This issue was found when an EFI pstore was configured for kdump
logging with the NMI hard lockup detector enabled. The efi-pstore
write operation was slow, and with a large number of logs, the
pstore dump callback within kmsg_dump() took a long time.
This delay triggered the NMI watchdog, leading to a nested panic.
The call flow demonstrates how the secondary panic caused an
emergency_restart() to be triggered before the initial pstore
operation could finish, leading to a failure to dump the logs:
real panic() {
kmsg_dump() {
...
pstore_dump() {
start_dump();
... // long time operation triggers NMI watchdog
nmi panic() {
...
emergency_restart(); // pstore unfinished
}
...
finish_dump(); // never reached
}
}
}
Both watchdog_buddy_check_hardlockup() and watchdog_overflow_callback() may
trigger during a panic.

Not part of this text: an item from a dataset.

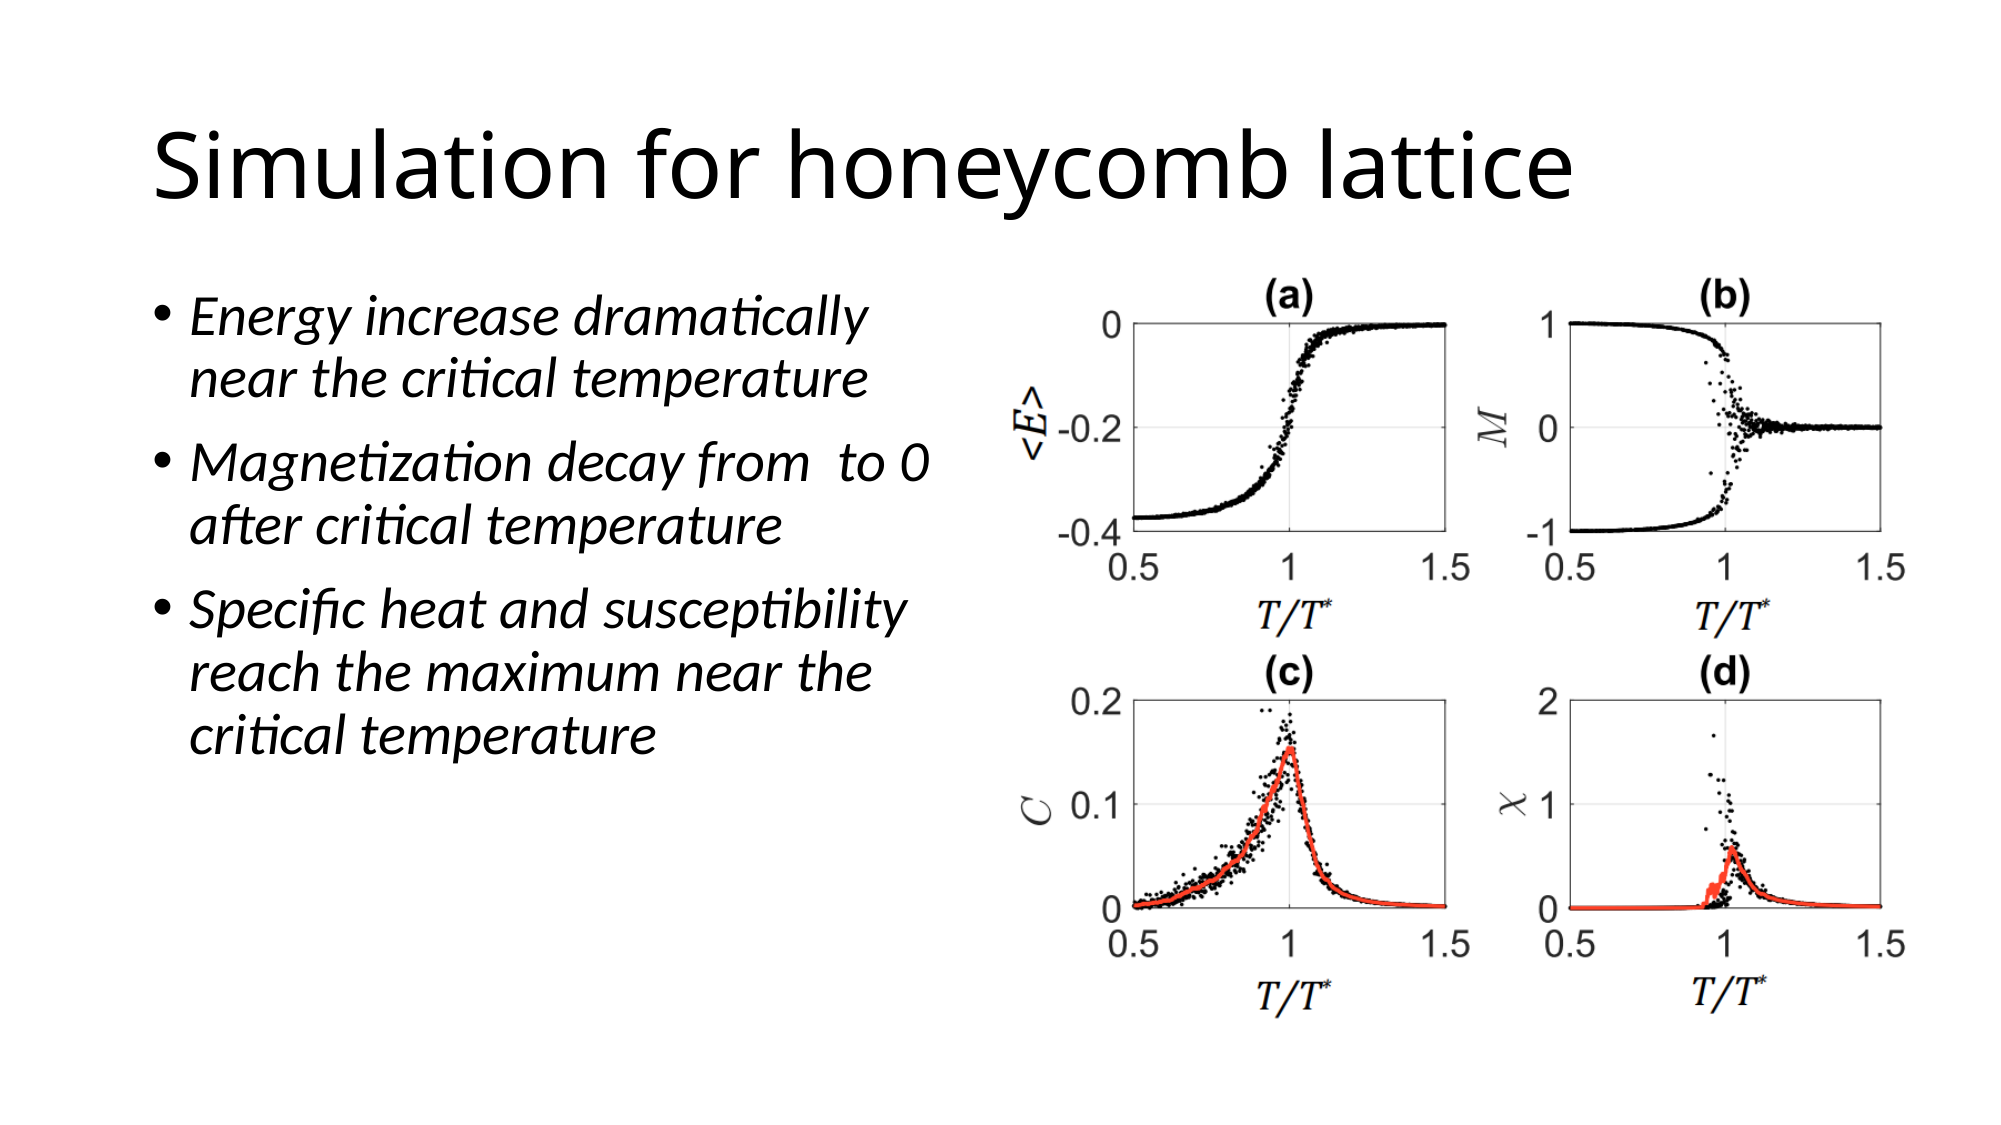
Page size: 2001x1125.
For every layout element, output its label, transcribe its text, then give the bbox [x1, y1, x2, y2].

This can lead to recursive panic handling.
Add panic_in_progress() checks so watchdog activity is skipped once a panic
has begun.
This prevents recursive panic and keeps the panic path more reliable.
Signed-off-by: Jinchao Wang <wangjinchao600@gmail.com>
Reviewed-by: Yury Norov (NVIDIA) <yury.norov@gmail.com>
---
kernel/watchdog.c | 6 ++++++
kernel/watchdog_perf.c | 4 ++++
2 files changed, 10 insertions(+)
diff --git a/kernel/watchdog.c b/kernel/watchdog.c
index 80b56c002c7f..597c0d947c93 100644
--- a/kernel/watchdog.c
+++ b/kernel/watchdog.c
@@ -740,6 +740,12 @@ static enum hrtimer_restart watchdog_timer_fn(struct hrtimer *hrtimer)
if (!watchdog_enabled)
return HRTIMER_NORESTART;
+ /*
+ * pass the buddy check if a panic is in process
+ */
+ if (panic_in_progress())
+ return HRTIMER_NORESTART;
+
watchdog_hardlockup_kick();
/* kick the softlockup detector */
diff --git a/kernel/watchdog_perf.c b/kernel/watchdog_perf.c
index 9c58f5b4381d..d3ca70e3c256 100644
--- a/kernel/watchdog_perf.c
+++ b/kernel/watchdog_perf.c
@@ -12,6 +12,7 @@
#define pr_fmt(fmt) "NMI watchdog: " fmt
+#include <linux/panic.h>
#include <linux/nmi.h>
#include <linux/atomic.h>
#include <linux/module.h>
@@ -108,6 +109,9 @@ static void watchdog_overflow_callback(struct perf_event *event,
/* Ensure the watchdog never gets throttled */
event->hw.interrupts = 0;
+ if (panic_in_progress())
+ return;
+
if (!watchdog_check_timestamp())
return;
--
2.43.0